» **DOCUMENT EXTRACT**
Terrence Frederick Malick (born November 30, 1943) is an American filmmaker. His films include Days of Heaven (1978), The Thin Red Line (1998), for which he received Academy Award nominations for Best Director and Best Adapted Screenplay, The New World (2005) and The Tree of Life (2011), the latter of which garnered him another Best Director Oscar nomination and the Palme d'Or at the 64th Cannes Film Festival.

Malick began his career as part of the New Hollywood wave with the films Badlands (1973), about a murderous couple on the run in 1950s American Midwest, and Days of Heaven (1978), which detailed a love triangle between two laborers and a wealthy farmer during the First World War, before a lengthy hiatus.

Malick's films have explored themes such as transcendence, nature, and conflicts between reason and instinct. They are typically marked by broad philosophical and spiritual overtones, as well as the use of meditative voice-overs from individual characters. The stylistic elements of his work have inspired divided opinions among film scholars and audiences; some praised his films for their cinematography and aesthetics, while others found them lacking in plot and character development. His first five films have nonetheless ranked highly in retrospective decade-end and all-time polls.

Early life

Malick was born in Ottawa, Illinois. He is the son of Irene (née Thompson; 1912–2011) and Emil A. Malick (1917–2013), a geologist. His paternal grandparents were of Lebanese and Assyrian descent from Urmia. Malick attended St. Stephen's Episcopal School in Austin, Texas, while his family lived in Bartlesville, Oklahoma. Malick had two younger brothers: Chris and Larry. Larry Malick was a guitarist who went to study in Spain with Andrés Segovia in the late 1960s. In 1968, Malick intentionally broke his own hands due to pressure over his musical studies. Their father Emil went to Spain to help Larry, but his son died shortly after, possibly by suicide. The early death of Malick's younger brother has been explored and referenced in his films The Tree of Life (2011) and Knight of Cups (2015).

Malick graduated from Harvard College in 1965 with a Bachelor of Arts, summa cum laude, and was elected to Phi Beta Kappa. He received a Rhodes Scholarship, which he used to study philosophy at Oxford University's Magdalen College. After a disagreement with his advisor, Gilbert Ryle, over Malick's thesis on the concept of world in Kierkegaard, Heidegger, and Wittgenstein, Malick left Oxford without a degree. In 1969, Northwestern University Press published Malick's translation of Heidegger's Vom Wesen des Grundes as The Essence of Reasons.

» **WHAT YOU HAVE TO DO**
Reproduce the stretch of the Terrence Malick article from "Malick began his" through "and all-time polls." word for word. The records have nothing to do with the Terrence Malick article.

» **PROVIDED INFORMATION**
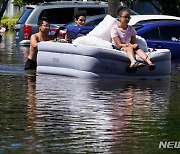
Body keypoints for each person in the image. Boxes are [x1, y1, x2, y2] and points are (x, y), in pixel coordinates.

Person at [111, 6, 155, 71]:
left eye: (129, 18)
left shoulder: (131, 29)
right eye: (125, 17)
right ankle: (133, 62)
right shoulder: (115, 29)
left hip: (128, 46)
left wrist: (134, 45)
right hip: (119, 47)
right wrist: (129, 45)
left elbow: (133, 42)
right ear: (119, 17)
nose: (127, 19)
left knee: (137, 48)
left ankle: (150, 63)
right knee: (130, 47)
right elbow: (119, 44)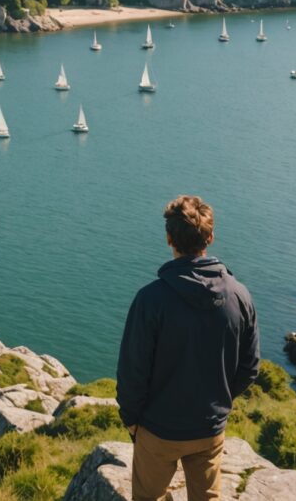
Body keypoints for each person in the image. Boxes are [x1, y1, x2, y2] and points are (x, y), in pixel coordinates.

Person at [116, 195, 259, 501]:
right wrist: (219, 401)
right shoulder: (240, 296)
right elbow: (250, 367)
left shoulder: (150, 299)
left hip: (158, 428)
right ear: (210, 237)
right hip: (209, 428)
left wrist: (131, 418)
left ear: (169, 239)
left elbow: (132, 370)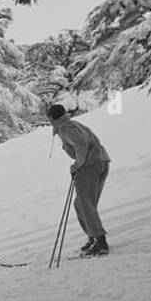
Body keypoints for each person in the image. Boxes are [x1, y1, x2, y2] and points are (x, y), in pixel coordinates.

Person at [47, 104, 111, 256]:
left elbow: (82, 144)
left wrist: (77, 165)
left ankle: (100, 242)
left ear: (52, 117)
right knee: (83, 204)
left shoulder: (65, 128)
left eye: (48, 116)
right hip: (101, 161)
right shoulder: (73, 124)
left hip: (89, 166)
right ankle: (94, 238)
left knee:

» **TASK RESPONSE**
Malick began his career as part of the New Hollywood wave with the films Badlands (1973), about a murderous couple on the run in 1950s American Midwest, and Days of Heaven (1978), which detailed a love triangle between two laborers and a wealthy farmer during the First World War, before a lengthy hiatus.

Malick's films have explored themes such as transcendence, nature, and conflicts between reason and instinct. They are typically marked by broad philosophical and spiritual overtones, as well as the use of meditative voice-overs from individual characters. The stylistic elements of his work have inspired divided opinions among film scholars and audiences; some praised his films for their cinematography and aesthetics, while others found them lacking in plot and character development. His first five films have nonetheless ranked highly in retrospective decade-end and all-time polls.